Mir geht es um die von den Köpfen der Frauen, vor den Gesichtern herabhängenden Teile.

sorry, dass ich mich nicht deutlich genug ausgedrückt habe
nauna

> Antwort auf Beitrag vom: 22.05.2004 um 14:25:17


5) Re: Pharao Djer
 naunakhte am 22.05.2004 um 14:35:29

hallo Irjnefer,

so vermessen bin ich nicht. Da glaub ich Peter Kaplony alles aufs Wort  

nauna

> Antwort auf Beitrag vom: 22.05.2004 um 14:08:33


6) Re: Pharao Djer
Gitta am 22.05.2004 um 14:35:36

Achso. Die halte ich für Lotosblüten, wie man sie auch auf den Köpfen von Damen in späterer Zeit findet und an Mumien, auch männlichen.

Gitta

> Antwort auf Beitrag vom: 22.05.2004 um 14:33:16


7) Re: Pharao Djer
 naunakhte am 22.05.2004 um 14:40:07

Hallo Gitta,

was würdest du zu der Erklärung
Zitat:
die vermutlich austretendes Blut wiedergeben, um ihren Tod zu dokumentieren
halten?

In der Anm.
Zitat:
Keinesfalls ist an eine Haartracht oder einen Uräus zu denken


sorry, diese Erklärung halte ich, für mich, nicht tragbar.

• Kurzauftrag: Gib bitte den Forumsauszug zu Pharao Djer vollständig und wortgetreu wieder.

• Datenteil:
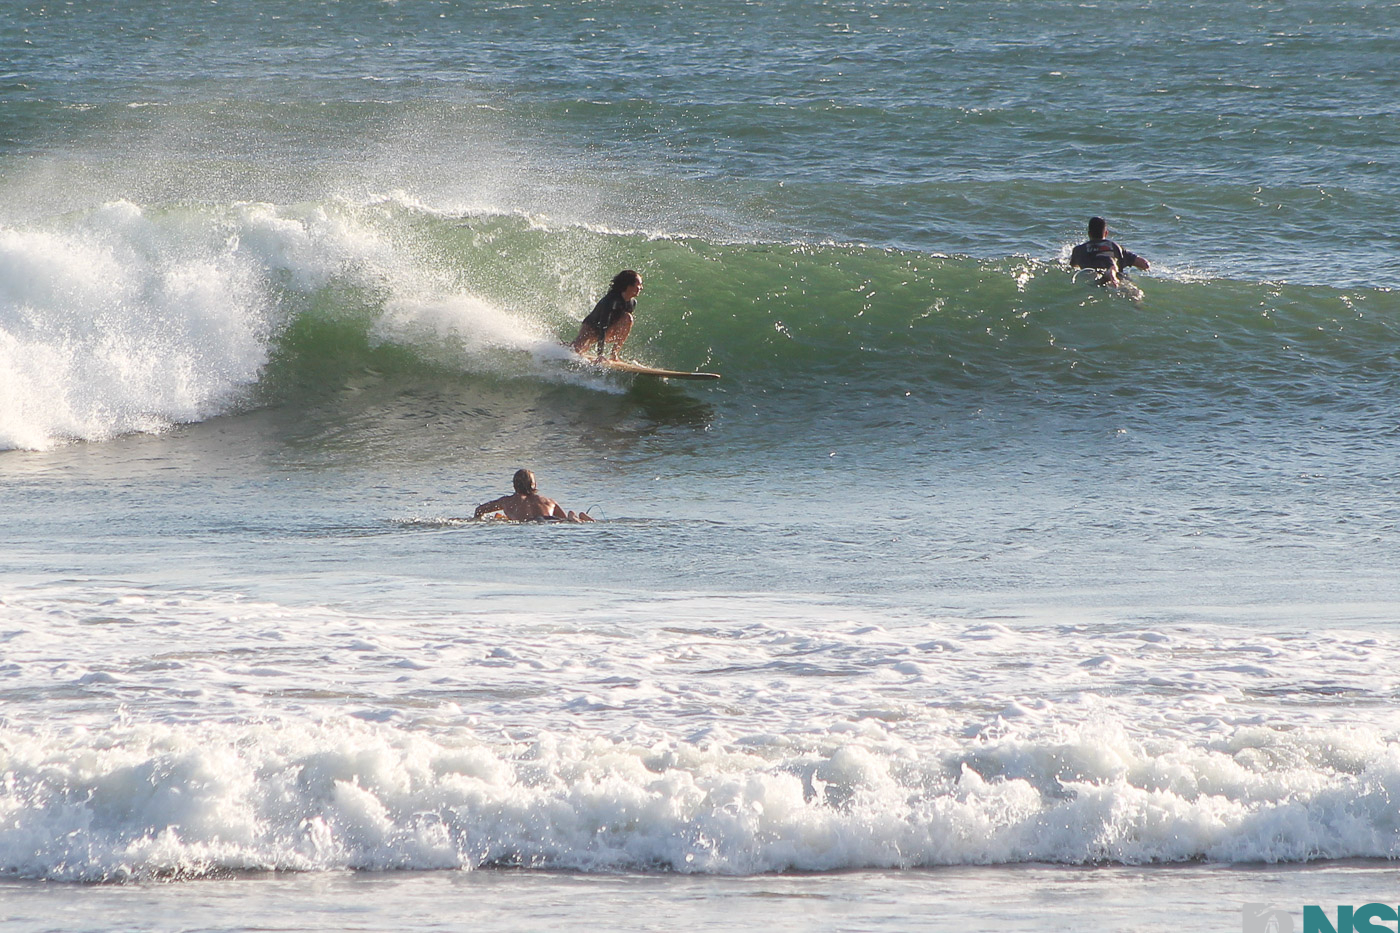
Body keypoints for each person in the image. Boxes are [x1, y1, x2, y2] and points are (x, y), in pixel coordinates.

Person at [570, 270, 642, 360]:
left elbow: (624, 326)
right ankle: (556, 347)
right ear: (628, 286)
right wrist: (600, 355)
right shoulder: (611, 301)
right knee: (574, 351)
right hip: (591, 328)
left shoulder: (632, 303)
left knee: (629, 318)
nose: (641, 288)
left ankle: (614, 354)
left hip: (609, 329)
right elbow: (602, 326)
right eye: (638, 285)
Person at [473, 469, 594, 522]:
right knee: (567, 521)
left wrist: (479, 521)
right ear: (534, 485)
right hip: (550, 520)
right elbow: (562, 518)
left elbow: (479, 510)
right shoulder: (548, 501)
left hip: (528, 521)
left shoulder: (506, 501)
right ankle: (578, 517)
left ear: (514, 485)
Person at [1068, 216, 1150, 286]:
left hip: (1093, 280)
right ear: (1106, 233)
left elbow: (1072, 267)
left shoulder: (1078, 250)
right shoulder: (1115, 247)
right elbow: (1144, 264)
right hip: (1117, 279)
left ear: (1089, 233)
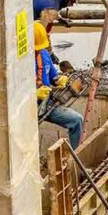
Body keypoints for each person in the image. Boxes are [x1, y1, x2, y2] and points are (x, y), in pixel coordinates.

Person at [34, 11, 83, 149]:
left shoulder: (44, 54)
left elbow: (53, 77)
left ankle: (76, 156)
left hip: (46, 104)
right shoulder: (20, 64)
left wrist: (60, 79)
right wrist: (34, 94)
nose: (37, 51)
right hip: (29, 109)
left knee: (76, 120)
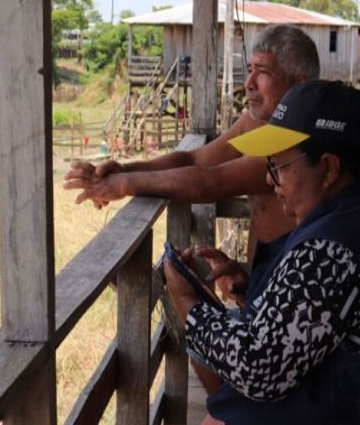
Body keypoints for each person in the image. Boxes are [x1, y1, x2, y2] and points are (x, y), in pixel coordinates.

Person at [163, 80, 360, 424]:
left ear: (328, 168)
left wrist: (189, 305)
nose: (270, 181)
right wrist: (249, 289)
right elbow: (322, 312)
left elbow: (257, 370)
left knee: (222, 413)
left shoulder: (335, 247)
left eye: (278, 166)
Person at [64, 24, 320, 273]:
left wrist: (123, 185)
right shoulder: (253, 122)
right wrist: (123, 169)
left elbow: (208, 182)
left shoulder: (297, 143)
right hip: (260, 284)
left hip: (289, 291)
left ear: (299, 84)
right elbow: (195, 159)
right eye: (250, 69)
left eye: (263, 72)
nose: (250, 82)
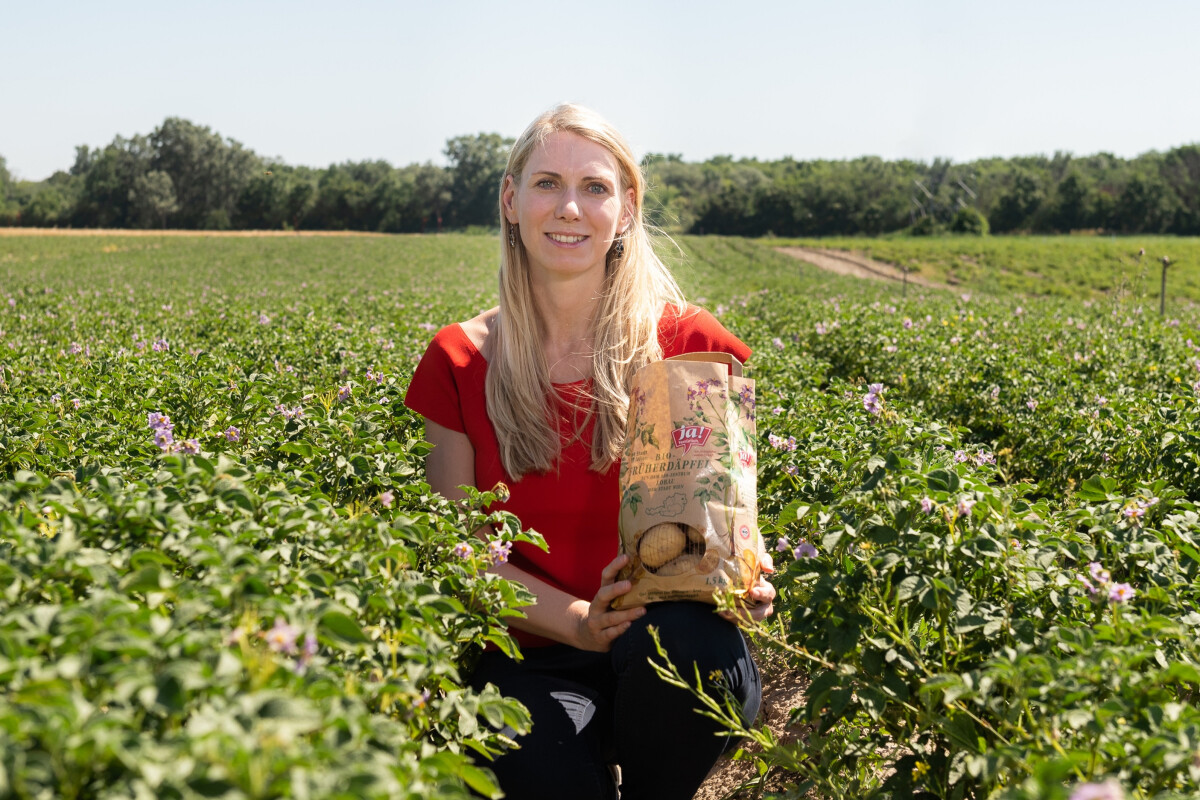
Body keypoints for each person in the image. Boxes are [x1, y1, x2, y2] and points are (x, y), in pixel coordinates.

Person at [404, 103, 775, 800]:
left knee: (691, 652)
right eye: (546, 184)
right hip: (529, 653)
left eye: (595, 187)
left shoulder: (689, 346)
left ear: (626, 210)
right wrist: (577, 623)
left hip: (664, 633)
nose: (569, 207)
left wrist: (743, 571)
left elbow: (724, 511)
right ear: (511, 201)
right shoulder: (458, 359)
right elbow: (460, 556)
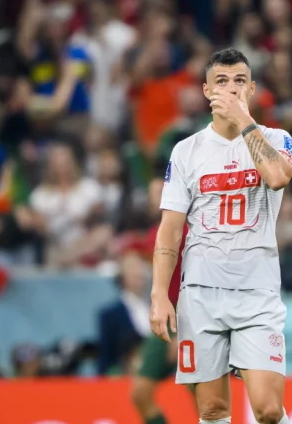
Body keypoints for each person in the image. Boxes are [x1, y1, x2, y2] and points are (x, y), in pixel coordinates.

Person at [149, 47, 292, 424]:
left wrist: (245, 122)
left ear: (252, 90)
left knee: (267, 410)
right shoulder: (186, 151)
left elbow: (278, 178)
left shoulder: (277, 139)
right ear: (206, 91)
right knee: (213, 409)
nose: (230, 89)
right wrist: (159, 295)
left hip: (257, 292)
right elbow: (170, 229)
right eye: (222, 82)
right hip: (200, 294)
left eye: (240, 82)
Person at [130, 176, 187, 424]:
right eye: (152, 195)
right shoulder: (156, 233)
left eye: (160, 193)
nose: (155, 199)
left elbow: (195, 285)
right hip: (162, 324)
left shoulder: (188, 232)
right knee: (140, 394)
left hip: (188, 323)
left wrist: (184, 334)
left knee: (207, 402)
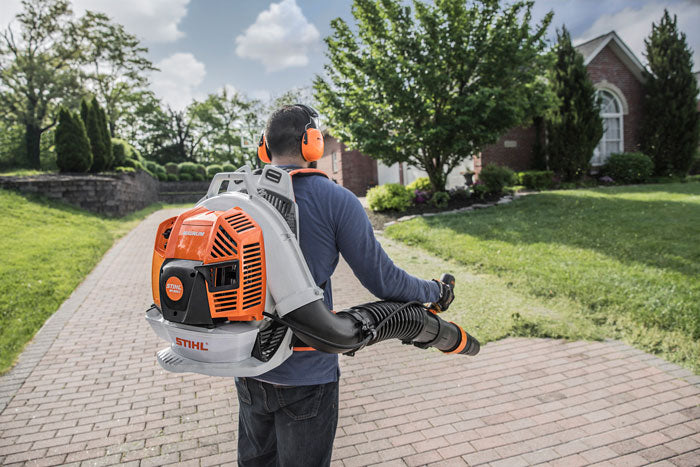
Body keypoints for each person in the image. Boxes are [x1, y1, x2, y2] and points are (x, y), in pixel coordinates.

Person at [235, 104, 453, 467]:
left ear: (264, 147)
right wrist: (435, 293)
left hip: (247, 365)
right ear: (312, 143)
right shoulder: (335, 199)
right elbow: (384, 281)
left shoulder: (240, 197)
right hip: (308, 371)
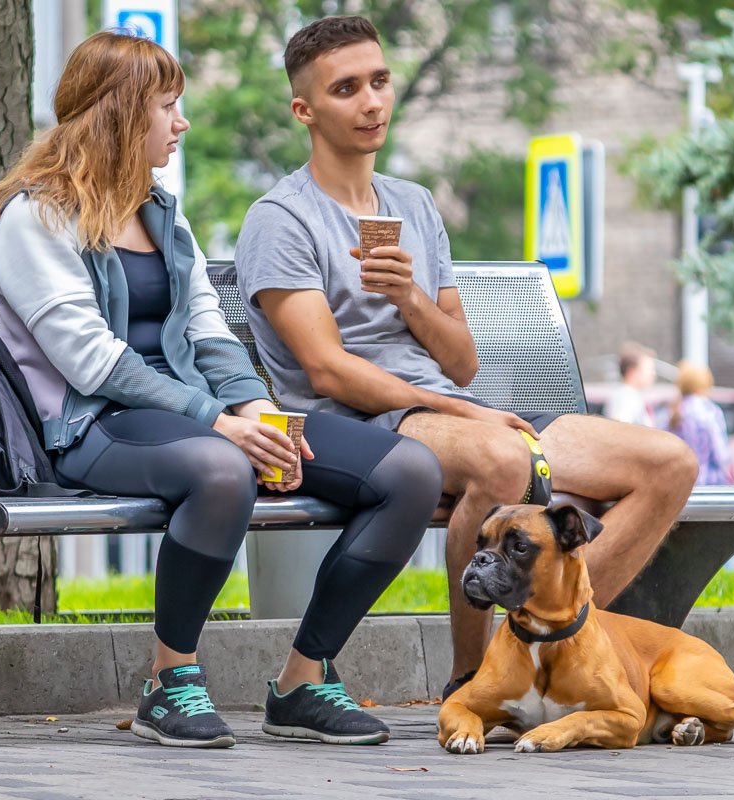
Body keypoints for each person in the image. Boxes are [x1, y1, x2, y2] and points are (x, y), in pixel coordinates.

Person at [0, 30, 443, 749]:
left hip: (200, 418)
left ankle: (302, 679)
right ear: (120, 116)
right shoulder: (34, 219)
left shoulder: (162, 213)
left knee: (409, 471)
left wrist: (258, 412)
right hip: (96, 426)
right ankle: (170, 681)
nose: (181, 122)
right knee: (223, 469)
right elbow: (91, 362)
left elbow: (208, 332)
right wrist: (220, 424)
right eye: (167, 107)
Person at [234, 15, 699, 700]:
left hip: (458, 408)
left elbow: (461, 361)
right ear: (304, 109)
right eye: (347, 88)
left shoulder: (414, 206)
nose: (372, 102)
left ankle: (555, 641)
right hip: (361, 420)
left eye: (380, 82)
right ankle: (473, 680)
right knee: (505, 458)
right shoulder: (281, 219)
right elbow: (326, 371)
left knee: (668, 463)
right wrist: (463, 414)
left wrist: (411, 297)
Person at [664, 361, 731, 485]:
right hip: (709, 482)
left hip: (680, 481)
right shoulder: (710, 411)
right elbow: (721, 454)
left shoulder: (674, 411)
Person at [604, 342, 657, 427]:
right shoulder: (627, 398)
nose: (653, 374)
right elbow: (621, 427)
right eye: (648, 369)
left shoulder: (627, 395)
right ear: (632, 372)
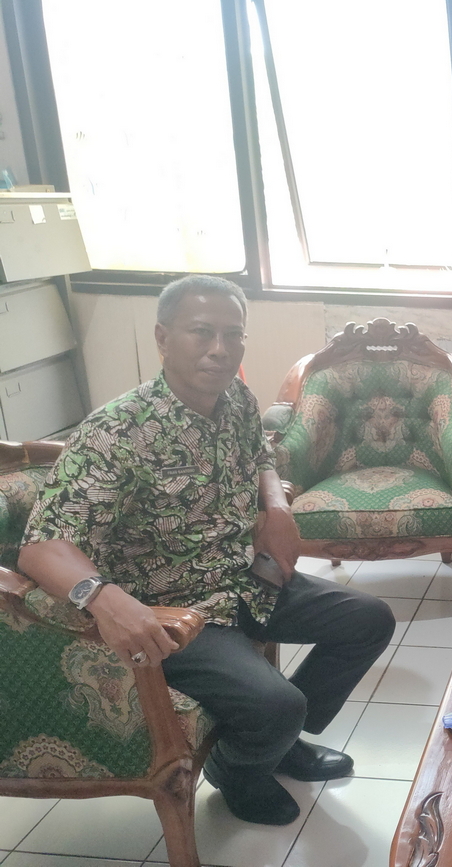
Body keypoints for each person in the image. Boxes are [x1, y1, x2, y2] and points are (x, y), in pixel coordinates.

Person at [18, 275, 396, 826]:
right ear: (163, 338)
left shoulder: (236, 399)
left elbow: (261, 458)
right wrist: (102, 597)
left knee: (368, 620)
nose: (220, 349)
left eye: (233, 334)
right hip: (173, 610)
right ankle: (237, 770)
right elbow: (41, 546)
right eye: (201, 332)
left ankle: (281, 741)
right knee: (276, 704)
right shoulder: (115, 432)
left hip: (243, 576)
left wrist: (277, 508)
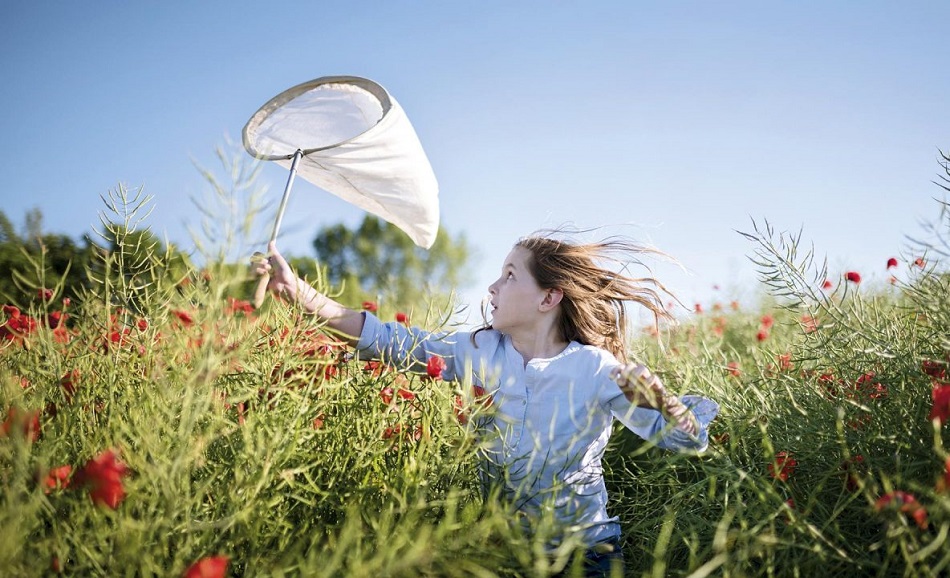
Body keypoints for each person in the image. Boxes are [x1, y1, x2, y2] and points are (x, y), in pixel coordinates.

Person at [252, 233, 719, 577]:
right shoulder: (479, 351)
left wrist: (667, 406)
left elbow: (688, 442)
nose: (493, 288)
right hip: (507, 551)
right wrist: (301, 294)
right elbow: (394, 341)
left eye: (510, 275)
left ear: (549, 297)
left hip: (587, 556)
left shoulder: (595, 368)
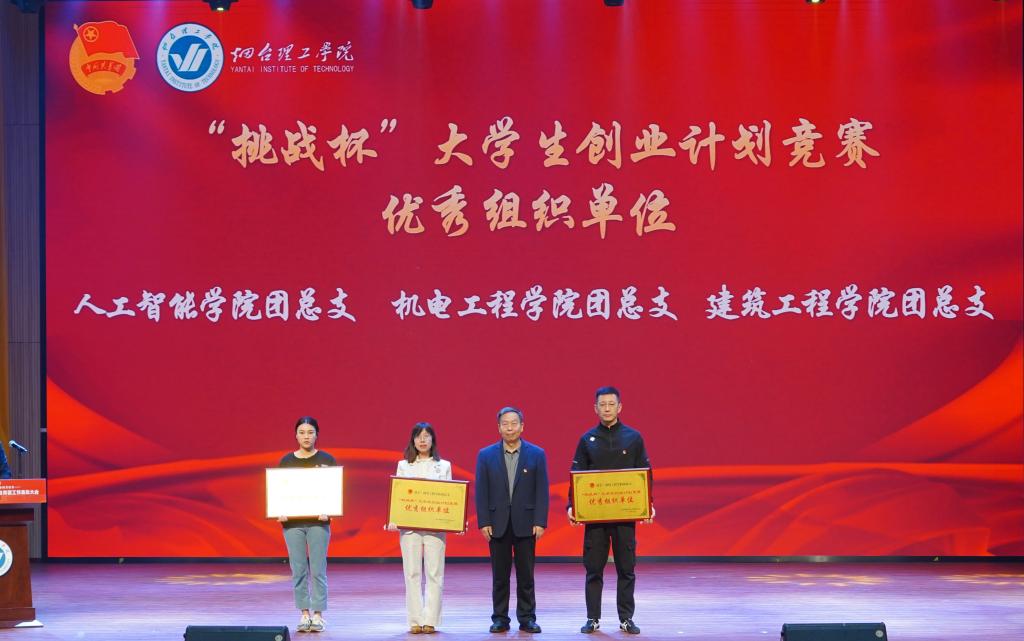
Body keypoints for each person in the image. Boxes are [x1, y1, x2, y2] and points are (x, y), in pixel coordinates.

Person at [567, 387, 653, 635]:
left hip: (625, 517)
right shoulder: (587, 439)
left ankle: (626, 618)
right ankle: (592, 618)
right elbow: (577, 475)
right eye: (602, 405)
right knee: (593, 569)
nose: (607, 409)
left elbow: (645, 473)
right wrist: (572, 506)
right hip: (595, 518)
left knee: (627, 569)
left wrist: (648, 504)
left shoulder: (633, 438)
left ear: (619, 407)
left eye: (611, 404)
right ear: (595, 408)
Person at [475, 406, 549, 634]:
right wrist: (483, 521)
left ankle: (527, 618)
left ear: (522, 426)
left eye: (514, 423)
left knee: (526, 575)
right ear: (498, 427)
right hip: (497, 523)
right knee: (500, 576)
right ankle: (500, 618)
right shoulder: (485, 455)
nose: (510, 428)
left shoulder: (537, 454)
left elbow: (542, 490)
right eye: (505, 424)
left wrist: (540, 521)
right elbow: (481, 491)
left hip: (526, 523)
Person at [389, 423, 453, 634]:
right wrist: (394, 519)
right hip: (410, 528)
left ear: (433, 440)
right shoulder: (403, 465)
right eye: (418, 436)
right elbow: (399, 496)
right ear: (413, 440)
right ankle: (415, 620)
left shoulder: (444, 466)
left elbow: (451, 498)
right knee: (412, 573)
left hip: (435, 527)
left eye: (427, 436)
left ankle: (431, 620)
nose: (422, 440)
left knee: (435, 573)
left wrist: (455, 521)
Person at [278, 416, 337, 634]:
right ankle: (304, 614)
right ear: (296, 435)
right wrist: (279, 511)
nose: (306, 436)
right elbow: (279, 491)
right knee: (298, 569)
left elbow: (333, 490)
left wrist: (330, 510)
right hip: (292, 524)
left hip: (318, 523)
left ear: (316, 435)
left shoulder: (327, 459)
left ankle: (318, 615)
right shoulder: (286, 461)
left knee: (318, 569)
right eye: (302, 432)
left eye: (310, 432)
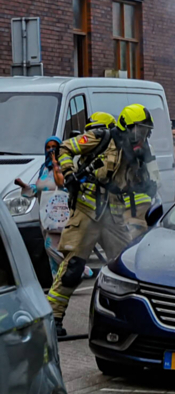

• Antwortfeld:
Mir geht es um die von den Köpfen der Frauen, vor den Gesichtern herabhängenden Teile.

sorry, dass ich mich nicht deutlich genug ausgedrückt habe
nauna

> Antwort auf Beitrag vom: 22.05.2004 um 14:25:17


5) Re: Pharao Djer
 naunakhte am 22.05.2004 um 14:35:29

hallo Irjnefer,

so vermessen bin ich nicht. Da glaub ich Peter Kaplony alles aufs Wort  

nauna

> Antwort auf Beitrag vom: 22.05.2004 um 14:08:33


6) Re: Pharao Djer
Gitta am 22.05.2004 um 14:35:36

Achso. Die halte ich für Lotosblüten, wie man sie auch auf den Köpfen von Damen in späterer Zeit findet und an Mumien, auch männlichen.

Gitta

> Antwort auf Beitrag vom: 22.05.2004 um 14:33:16


7) Re: Pharao Djer
 naunakhte am 22.05.2004 um 14:40:07

Hallo Gitta,

was würdest du zu der Erklärung
Zitat:
die vermutlich austretendes Blut wiedergeben, um ihren Tod zu dokumentieren
halten?

In der Anm.
Zitat:
Keinesfalls ist an eine Haartracht oder einen Uräus zu denken


sorry, diese Erklärung halte ich, für mich, nicht tragbar.